Neu baut Kuhn als langfristige Einkommensquelle und ökologische Alternative eine Hektare Hanf an. Durch dessen Eigenschaften als Pfahlwurzler und in der Fruchtfolge ist der Hanf aber auch ein guter Bodenverbesserer.


Landwirte erhalten 3000 Franken Anbaugarantie pro Hektare


Um Produzenten zu finden, organisierte die Landi Freiamt im Januar 2019 eine Informations-Veranstaltung für alle Landwirte der Region. Das Projekt steht allen Landwirten offen, unabhängig der Produktionsform. Als Prämie ist für das erste Anbaujahr vorgesehen, dass jeder Produzent pauschal 3000 Franken pro Hektare Anbaufläche bekommt. Dieser Betrag entschädigt die Anbau-Arbeiten, muss aber auch reichen, um den Ausfall der Direktzahlungen zu kompensieren.


«Leider ist der Anbau von Speise-Hanf nicht direktzahlungsberechtigt», bedauert Appert. Dies dürfte mit ein Grund sein, weshalb bisher keine Bio-Landwirte am Projekt teilnehmen: Ihr Ausfall bei den Direktzahlungen wiegt noch schwerer. Dieses Manko bei den Direktzahlungen will Ralf Bucher, Geschäftsführer des Aargauer Bauernverbandes, korrigieren: «Die rechtliche Grundlage für Direktzahlungen für den Anbau von Speise-Hanf sind gegeben.»


Der Speise-Hanf soll direktzahlungsberechtigt werden


«Es handelt sich um eine Nahrungsmittel-Produktion, die auch der Versorgungs-Sicherheit dient», so Bucher. Angepasst werden müsste nur die Direktzahlungs-Verordnung, die Hanf unter anderem mit Zierpflanzen und Christbäumen gleichsetzt.

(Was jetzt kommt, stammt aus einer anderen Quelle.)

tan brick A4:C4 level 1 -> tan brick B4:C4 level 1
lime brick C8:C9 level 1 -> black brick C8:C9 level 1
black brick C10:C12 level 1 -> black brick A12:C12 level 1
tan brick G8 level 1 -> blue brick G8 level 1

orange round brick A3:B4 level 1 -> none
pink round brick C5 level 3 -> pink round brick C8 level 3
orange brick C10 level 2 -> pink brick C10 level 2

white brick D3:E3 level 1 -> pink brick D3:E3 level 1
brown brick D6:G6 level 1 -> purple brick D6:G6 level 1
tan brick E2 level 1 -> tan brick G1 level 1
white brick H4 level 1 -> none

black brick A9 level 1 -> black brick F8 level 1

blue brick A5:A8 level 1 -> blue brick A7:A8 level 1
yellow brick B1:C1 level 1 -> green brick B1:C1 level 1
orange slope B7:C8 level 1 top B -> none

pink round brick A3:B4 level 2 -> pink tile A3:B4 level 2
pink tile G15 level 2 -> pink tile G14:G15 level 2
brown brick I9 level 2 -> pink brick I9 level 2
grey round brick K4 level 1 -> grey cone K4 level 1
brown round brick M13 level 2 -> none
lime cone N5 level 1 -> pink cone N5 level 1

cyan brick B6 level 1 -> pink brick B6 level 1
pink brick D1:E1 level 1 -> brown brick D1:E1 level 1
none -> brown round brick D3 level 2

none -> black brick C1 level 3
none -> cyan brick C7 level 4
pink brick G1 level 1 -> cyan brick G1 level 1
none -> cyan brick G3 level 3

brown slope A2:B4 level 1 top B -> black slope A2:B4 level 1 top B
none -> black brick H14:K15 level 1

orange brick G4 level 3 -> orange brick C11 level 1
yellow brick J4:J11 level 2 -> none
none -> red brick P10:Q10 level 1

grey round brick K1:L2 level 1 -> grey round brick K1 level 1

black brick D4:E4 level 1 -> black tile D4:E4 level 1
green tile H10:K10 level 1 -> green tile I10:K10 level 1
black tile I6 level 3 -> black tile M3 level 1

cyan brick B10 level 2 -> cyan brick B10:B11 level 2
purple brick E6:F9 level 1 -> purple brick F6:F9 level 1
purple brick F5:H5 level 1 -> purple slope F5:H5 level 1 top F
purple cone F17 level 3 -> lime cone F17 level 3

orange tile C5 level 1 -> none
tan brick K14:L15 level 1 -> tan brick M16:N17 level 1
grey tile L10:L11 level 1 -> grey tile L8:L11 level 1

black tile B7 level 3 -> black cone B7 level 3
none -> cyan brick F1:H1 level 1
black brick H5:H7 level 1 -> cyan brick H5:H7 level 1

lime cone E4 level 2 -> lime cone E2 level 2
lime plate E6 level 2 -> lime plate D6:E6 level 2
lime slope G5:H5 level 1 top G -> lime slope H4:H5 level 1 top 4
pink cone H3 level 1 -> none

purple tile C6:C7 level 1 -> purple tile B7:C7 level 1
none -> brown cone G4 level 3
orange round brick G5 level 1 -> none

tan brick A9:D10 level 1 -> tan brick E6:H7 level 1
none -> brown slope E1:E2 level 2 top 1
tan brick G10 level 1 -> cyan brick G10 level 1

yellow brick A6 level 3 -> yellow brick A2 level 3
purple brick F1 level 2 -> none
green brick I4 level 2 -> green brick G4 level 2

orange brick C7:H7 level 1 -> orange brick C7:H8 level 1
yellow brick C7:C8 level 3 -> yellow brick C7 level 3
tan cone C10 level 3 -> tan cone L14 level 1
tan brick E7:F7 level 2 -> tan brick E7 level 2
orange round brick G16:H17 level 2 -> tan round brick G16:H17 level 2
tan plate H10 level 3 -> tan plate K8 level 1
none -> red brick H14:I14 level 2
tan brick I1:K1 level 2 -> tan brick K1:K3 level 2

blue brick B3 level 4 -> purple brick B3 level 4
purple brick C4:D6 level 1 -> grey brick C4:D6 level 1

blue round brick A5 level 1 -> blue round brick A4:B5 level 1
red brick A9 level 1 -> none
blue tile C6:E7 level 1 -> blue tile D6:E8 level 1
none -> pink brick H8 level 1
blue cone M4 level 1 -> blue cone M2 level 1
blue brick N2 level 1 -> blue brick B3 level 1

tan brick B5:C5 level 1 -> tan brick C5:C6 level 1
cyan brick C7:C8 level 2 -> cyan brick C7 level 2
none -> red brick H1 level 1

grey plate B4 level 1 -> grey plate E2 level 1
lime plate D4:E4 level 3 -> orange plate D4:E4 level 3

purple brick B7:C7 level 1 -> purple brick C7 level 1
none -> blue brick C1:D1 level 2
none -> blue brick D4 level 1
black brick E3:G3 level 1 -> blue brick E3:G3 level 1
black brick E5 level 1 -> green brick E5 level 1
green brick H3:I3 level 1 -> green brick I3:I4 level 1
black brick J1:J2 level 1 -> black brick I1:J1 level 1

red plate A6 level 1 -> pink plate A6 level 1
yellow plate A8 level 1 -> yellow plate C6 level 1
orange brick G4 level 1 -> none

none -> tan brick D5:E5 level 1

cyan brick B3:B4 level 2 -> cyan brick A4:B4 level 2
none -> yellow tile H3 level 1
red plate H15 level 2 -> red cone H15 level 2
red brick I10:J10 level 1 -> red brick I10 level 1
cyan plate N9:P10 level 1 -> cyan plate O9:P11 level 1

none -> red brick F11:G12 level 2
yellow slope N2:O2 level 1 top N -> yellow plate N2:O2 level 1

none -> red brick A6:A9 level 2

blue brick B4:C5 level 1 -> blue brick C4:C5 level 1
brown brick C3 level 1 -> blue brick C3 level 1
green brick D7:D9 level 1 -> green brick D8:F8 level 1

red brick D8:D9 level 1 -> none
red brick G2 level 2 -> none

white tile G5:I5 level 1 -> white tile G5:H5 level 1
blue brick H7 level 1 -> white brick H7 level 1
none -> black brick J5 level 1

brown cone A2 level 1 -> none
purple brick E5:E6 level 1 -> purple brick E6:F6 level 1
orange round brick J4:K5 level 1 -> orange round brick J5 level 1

Ziel ist es, in Gesprächen mit dem Bundesamt für Landwirtschaft BLW eine Anpassung dieser Verordnung zu erwirken. «Das letzte Wort hat dann der Bundesrat», erklärt Ralf Bucher. Eine Anpassung der Direktzahlung könnte frühestens auf das Anbaujahr 2020 in Kraft treten. Zu diesem Zeitpunkt hofft Daniel Appert von der Landi Freiamt, dass erste Erkenntnisse zum Anbau vorliegen und Erträge von durchschnittlich 800 kg pro Hektare möglich sind. «Dann möchten wir auch das Bezahlungssystem den tatsächlichen Erträgen anpassen», so Appert.


Im Freiamt wird auch CBD-Hanf für medizinische Zwecke angebaut


Während die Landi auf Speise-Hanf setzt, gibt es eine zweite Organisation, die im unteren Freiamt im grösseren Stil Hanf für medizinische Zwecke anbaut. Zwischen 50 und 100 Hektaren sollen dort ab Mitte Juli 2019 mit Setzlingen bepflanzt werden, aus denen CBD-Isolate gewonnen und vermarktet werden sollen.


Wichtig ist dabei, dass der Abstand zwischen Hanf-Feldern mit unterschiedlichem Verwendungszweck genügend gross ist. Sonst kann es zu einer unerwünschten Befruchtung kommen, wodurch das Erntegut verunreinigt wird.
Die Wertschöpfung beim Anbau von CBD-Hanf ist deutlich höher als beim Speise-Hanf. Der Anbau von CBD-Hanf ist aber auch aufwändiger und risikoreicher.


Von der Direktzahlungs-Problematik sind diese Produzenten nicht betroffen, da die Setzlinge erst spät auf die Felder können und so beispielsweise vorher abgeerntete Gerste als Hauptkultur zählt.

 

Kurz & bündig

  • Im Aargauer Freiamt bauen zwei Projekte Speise-Hanf für Hanfsamen und Hanföl an.
  • Hinter dem Projekt steht die Landi Freiamt gemeinsam mit Hanf-Pionier Roger Bottlang.
  • Für Speise-Hanf gibt es keine Direktzahlungen. Jeder Produzenterhält deshalb pauschal 3000 Fr./ha
  • Parallel dazu wird in der gleichen Region auch CBD-Hanf für medizinische Zwecke angebaut.